32 Mr. Lynch also submitted that there was a possible cause of action in negligence based upon the events of August 1989, in respect of which no damage was suffered until the sale by Mr. Toltz in 1994: at that time, the claimant advised that there was no need to do anything to obtain removal of the 1976 right of way, with the result that the opponent lost the opportunity to bring proceedings for rectification and specific performance. I have noted Mr. Davies' submission that loss for any such negligence started occurring immediately after August 1989: the remedies of rectification and specific performance are discretionary, and any delay in bringing them reduces the chances of success. Accordingly, he submitted, loss occurred progressively from August 1989 onwards.
33 In my opinion, that submission is incorrect. Until the sale by Mr. Toltz in September 1994, the opponent still had the chance of obtaining relief through rectification and specific performance, even if that chance was somewhat reduced from what it had been in August 1989 because of the intervening delay. But the question is whether that delay involved actual and measurable loss, or alternatively involved loss which was no more than contingent or prospective. In my opinion, any such loss prior to September 1994 was plainly no more than contingent or prospective. If the opponent had sued the claimant prior to September 1994 without first taking and losing the rectification and specific performance proceedings, the claimant could have submitted that the opponent had not proved actual loss, because the Court could still grant the same relief as it would have granted if proceedings had been brought in 1989.
34 On that analysis, between August 1989 and September 1994, the opponent incurred no more than the chance of a loss, that is, the chance that the delay would have made a difference to the outcome of the rectification and specific performance proceedings, which were open to be taken by the opponent in 1994 just as they were in August 1989. Accordingly, in my opinion there was no complete cause of action based on any negligence occurring in August 1989 until the sale by Mr. Toltz in September 1994; and that cause of action was not statute-barred when these proceedings were commenced in June 2000.
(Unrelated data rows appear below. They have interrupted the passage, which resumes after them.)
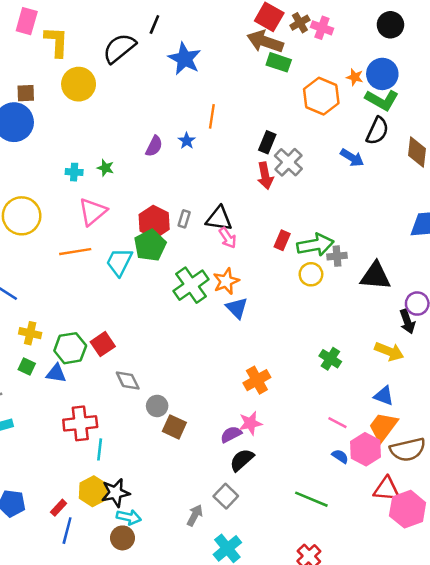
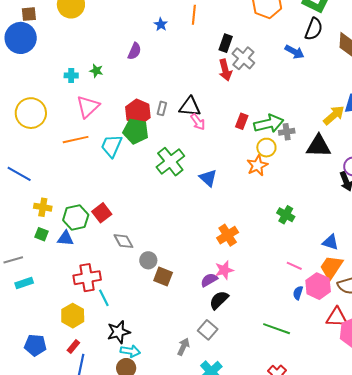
orange line: (212, 116) -> (194, 15), moved
blue star: (187, 141) -> (161, 24), moved
green pentagon: (150, 245) -> (136, 131), turned -30
orange star: (226, 281) -> (257, 165), moved
yellow arrow: (389, 351) -> (334, 115), moved, turned -60
cyan line: (100, 449) -> (104, 298), turned -30
blue semicircle: (340, 456) -> (298, 293), turned -104
yellow hexagon: (93, 491) -> (73, 316), moved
35 In order to be able to rely on this cause of action, the opponent would need leave under Supreme Court Rules Pt.20 r.4(5), so that the commencement of the amended proceedings would relate back to the commencement of these proceedings. It is my opinion that such leave could be granted. This would I think be "a new cause of action arising out of the same or substantially the same facts" as in the current Statement of Claim: I noted earlier that the failure to cause the extinguishment of the 1976 right of way was generally pleaded, so this Statement of Claim would differ from the original Statement of Claim only in making it clear that the failure to secure removal of the right of way relied on was associated with negligence occurring in August 1989 rather than, as the present pleading tends to suggest, negligence occurring in about September 1986 or May 1987. In my opinion, the circumstance that the claimant has a good limitation defence to the whole of the present Statement of Claim does not preclude an order for amendment under Pt.20 r.4(5).